Jamil Kharrazi Attends the Global Hope Leadership Summit
First ever summit brings together to award those who fight extremists
Jamil Kharrazi attended the Global Hope Leadership Summit in New York City. This is the second official event of the newly created Global Hope Coalition. The summit hopes to fight extremists and narrow-mindedness while conserving culture and starting a conversation. Just in time for the United Nation’s General Assembly 72nd session. The session focuses on the world’s people as a whole. Which Highlights the importance of basic human rights for all. Some of the individuals making change have helped better the Middle East In important ways.
Global Hope Coalition
The Global Hope Coalition brought more than 450 business and government leaders, philanthropists, activists and icons together to create a platform to speak on violent radicals. As well as individuals, the group is made of three non-profit foundations that are based in Hong Kong, Zurich and New York.

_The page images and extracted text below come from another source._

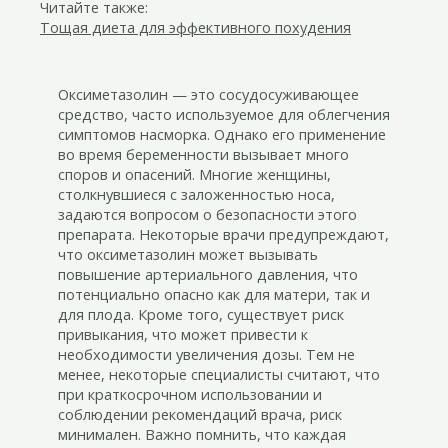
Читайте также:
Тощая диета для эффективного похудения
Оксиметазолин — это сосудосуживающее
средство, часто используемое для облегчения
симптомов насморка. Однако его применение
во время беременности вызывает много
споров и опасений. Многие женщины,
столкнувшиеся с заложенностью носа,
задаются вопросом о безопасности этого
препарата. Некоторые врачи предупреждают,
что оксиметазолин может вызывать
повышение артериального давления, что
потенциально опасно как для матери, так и
для плода. Кроме того, существует риск
привыкания, что может привести к
необходимости увеличения дозы. Тем не
менее, некоторые специалисты считают, что
при краткосрочном использовании и
соблюдении рекомендаций врача, риск
минимален. Важно помнить, что каждая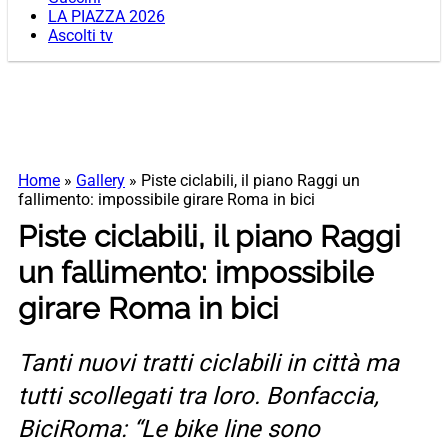
LA PIAZZA 2026
Ascolti tv
Home
»
Gallery
»
Piste ciclabili, il piano Raggi un
fallimento: impossibile girare Roma in bici
Piste ciclabili, il piano Raggi
un fallimento: impossibile
girare Roma in bici
Tanti nuovi tratti ciclabili in città ma
tutti scollegati tra loro. Bonfaccia,
BiciRoma: “Le bike line sono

“Mosul. Mumbai. Boston. Paris. San Bernardino. Brussels. Barcelona,” states on the coalition’s website. “Violent extremism is one of the gravest dangers of our time—threatening to unravel the fabric of our societies, irreparably destroy invaluable cultural icons and jeopardize the future of intercultural relations. But around the globe, a new force is rising: men and women who are taking great risks to oppose these extremists–wherever they spread lies, bigotry and hatred.”
The 2016 gathering at the Metropolitan Museum of Art in New York honored eight people from around the globe who had positively affected society through persevering hate. Positive reaction to the event showed the need for a group to support and recognize the of everyday people who stand against intolerance.
Some of the strategies used are:
“Creating and fostering a support network”
“Establishing training programs”
“Setting up a results based evaluation, monitoring and reporting system”
“Enhancing fundraising capabilities”
“Facilitating academic and leadership outreach”
Global Hope Leadership Summit 2017
The 2017 summit took place September 18 and was hosted by the Director-General of United Nations Educational, Scientific and Cultural Organization Irina Bokova. She is also on the Leadership Council of GHC. State and government leaders, like the Presidents of Iraq, Ghana, France, Mugaria and Malta, joined others to launch the coalition.
"In response to violent extremism in cities worldwide, it's not only the armed forces that ultimately will bring a better, safer future,” said PR Newswire.This is a battle to win the hearts and minds of those at risk of violent extremism influence," said Bokova. "With the newly formed Global Hope Coalition, we're coming together as a global community to help fight violent extremism and intolerance, protect cultural heritage, and encourage intercultural dialogue."
A gala and ceremony was held awarding those who tackle extremists and hate. On top of those awards were separate “Everyday Heroes.” This spot lit people who have gone above and beyond. Some of this year’s honorees have helped refugees, spoken against religious radicals and have even left radical groups.
Among the 10 honorees this year were Jim Estill and Muzoon Almellehan.
Estill helped fund millions for 58 Syrian refugee families who immigrated to Canada. Estill is a CEO of Danby Products in Canada. This brought national attention when he used his own money to do so. Which, is an estimated $1.5 million according to Global News.
“Arrangements were put in place to provide apartments, clothing, and English language instruction,” said on Global Hope Coalition websit . “Using his business network connections, Mr. Estill also helped arrange employment and career counselling. More than 800 local volunteers were registered and donated their time to the project.”
Estill has helped more than 200 people and 58 families so far. As well, he is helping a local nine-year-old boys family dream of sponsoring a Syrian family.
Almellehan has been activists for education and Syrian refugee since she was forced to leave Syria in 2013 with her family according to UNICEF. She is also an ambassador to UNICEF. She began campaigning for more girls in schools in Jordan, where she lived in a refugee camp for three years.
“There were many girls who were forced into marriage, it was so devastating,” Almellehan told Reuters about her time at the camp according to The Hindu. “I wanted other girls to feel the hope that I felt so I went from tent to tent trying to prevent the marriages and get more girls in schools. Fleeing war and seeing your country being destroyed is one of the hardest things that children can face.”
Almellehan recently attended the G20 in Germany and spoke at the Global Citizen concert. There she met with leaders to ask for their help in securing the right for every child to have access to education, to matter who they are.